T-Mobile juggernaut continues to roll with impressive first quarter numbers
Now that it is up to the regulators to decide whether or not to sign off on the T-Mobile-Sprint merger, it is back to business as usual for both carriers. This afternoon, T-Mobile reported first quarter earnings, and for the 20th consecutive quarter, the wireless operator added more than 1 million net subscriber additions. Actually, the precise figure was 1.4 million and an impressive 1 million of them were in the branded postpaid category thanks to strength in wearables. Postpaid phone net additions, the metric that the carriers salivate over, came in at 617,000. That is expected to lead the industry for a remarkable 17th straight quarter. And the company announced 199,000 net prepaid net additions.
Yes, T-Mobile is a juggernaut and while they advertise that they won't stop, the rest of the industry is trying to figure out how to make them stop.

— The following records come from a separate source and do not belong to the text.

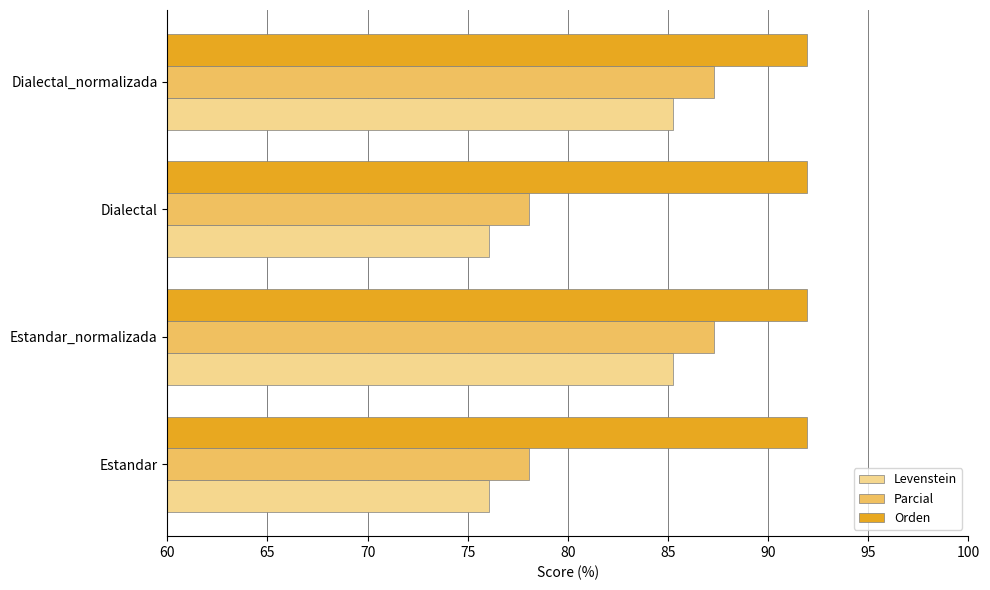

What is the maximum value for Parcial?

87.3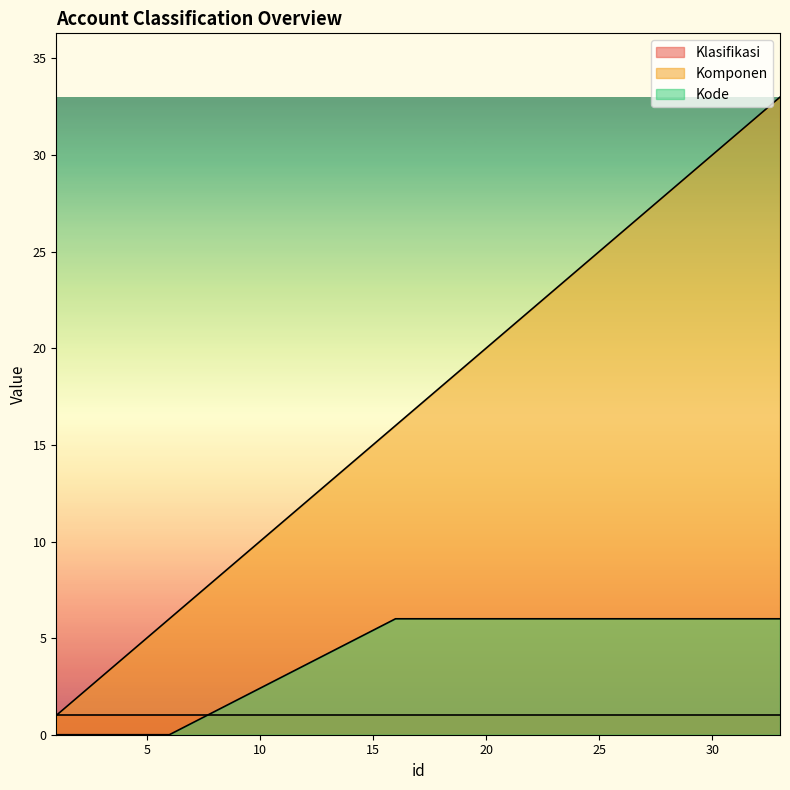

The value of Kode at 16 is 11. True or false?

False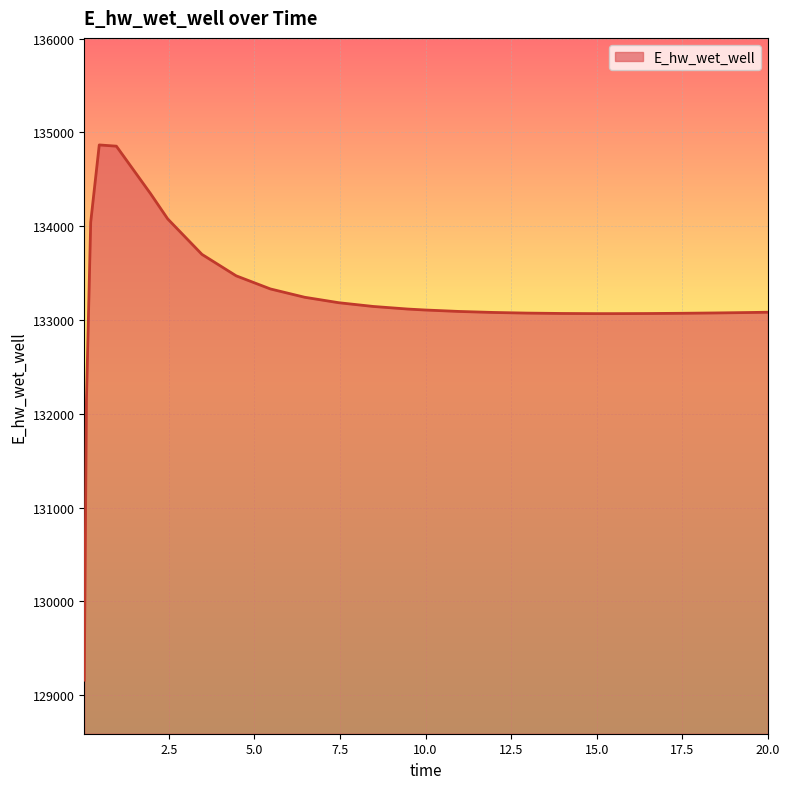

What is the minimum value shown in the chart?

129158.8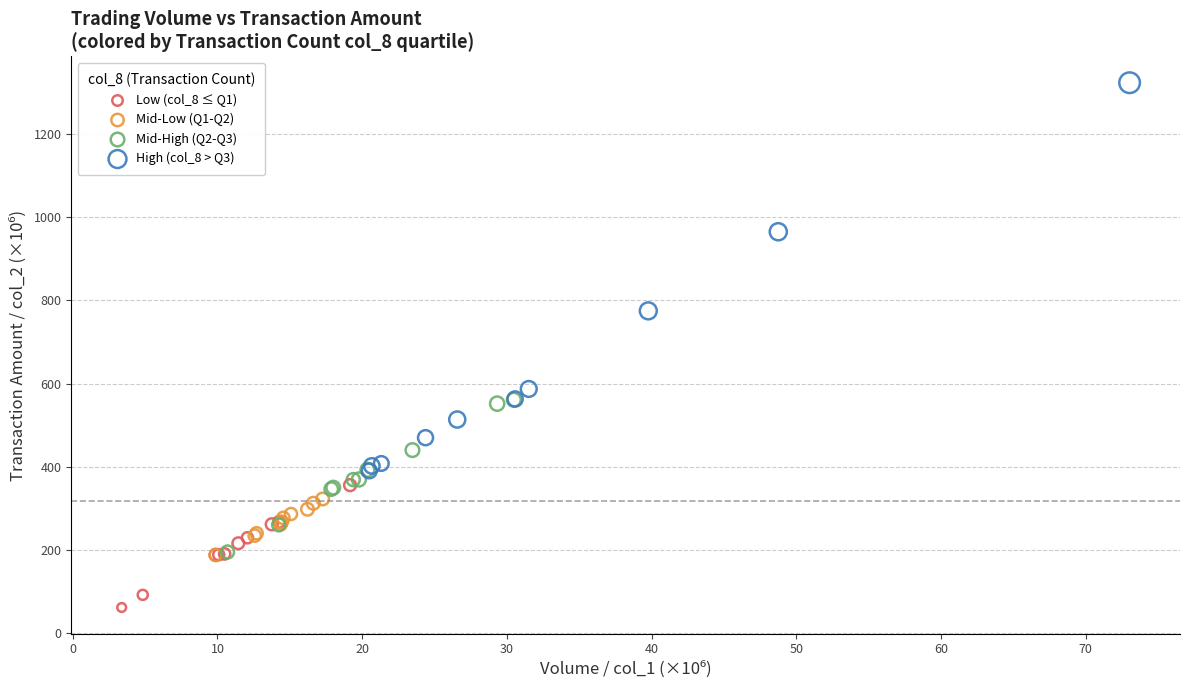

Which series contains the lowest Y value?

Low (col_8 ≤ Q1)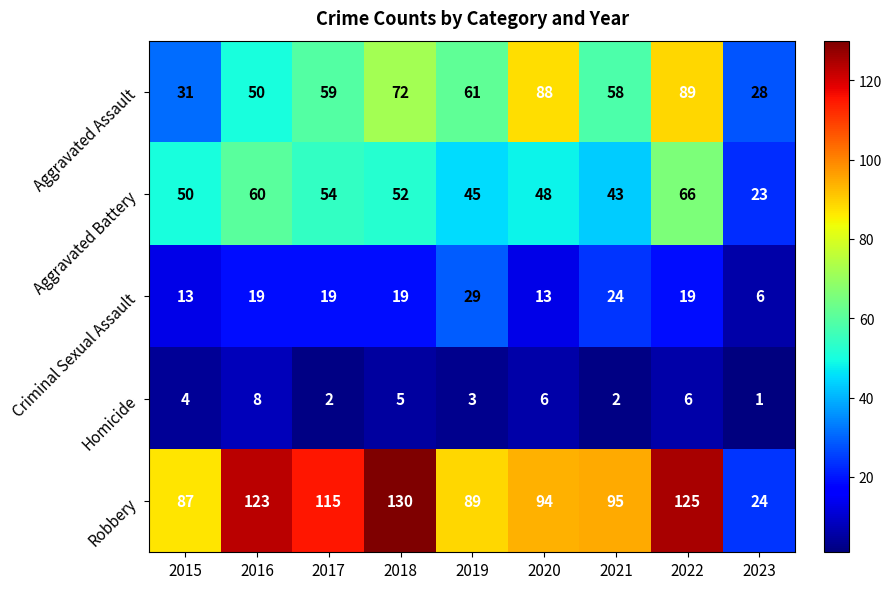

What is the sum of the Robbery values at 2022 and 2023?

149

Consider that churn, or a measure of subscriber turnover, hit an all-time low at 1.07%. That was down 11 basis points from the 1.18% figure reported for last year's first quarter. Service revenue, at $7.8 billion, was up 6.5%. That should be enough to lead the industry for 16 consecutive quarters.
Revenue topped expectations at $10.46 billion, while net income declined 4% to $671 million. T-Mobile earned 78 cents per share, which was up 63% from last year's number after excluding some after tax gains recorded in 2017.
T-Mobile now covers 322 million Americans with its 4G LTE signal and is aiming to reach 325 million by the end of the year. The carrier plans on continuing to deploy the 600MHz spectrum it bought for $7.9 billion during last year's FCC auction, in combination with its already widely used 700MHz low-frequency airwaves. The company forecasts adding 2.6 million to 3 million postpaid net additions for 2018. T-Mobile also claims to have had the fastest LTE network for 17 consecutive quarters, but that depends on who you ask.
T-Mobile is on a roll, one that no one in their right mind could have foreseen during the Carly years. And with the possible addition of Sprint, talk about T-Mobile catching up to AT&T- and even Verizon-doesn't seem so crazy anymore. T-Mobile president and CEO John Legere was talking with U.S. regulators all day and said that he was "highly confident about the transaction" with Sprint getting the necessary regulatory approval.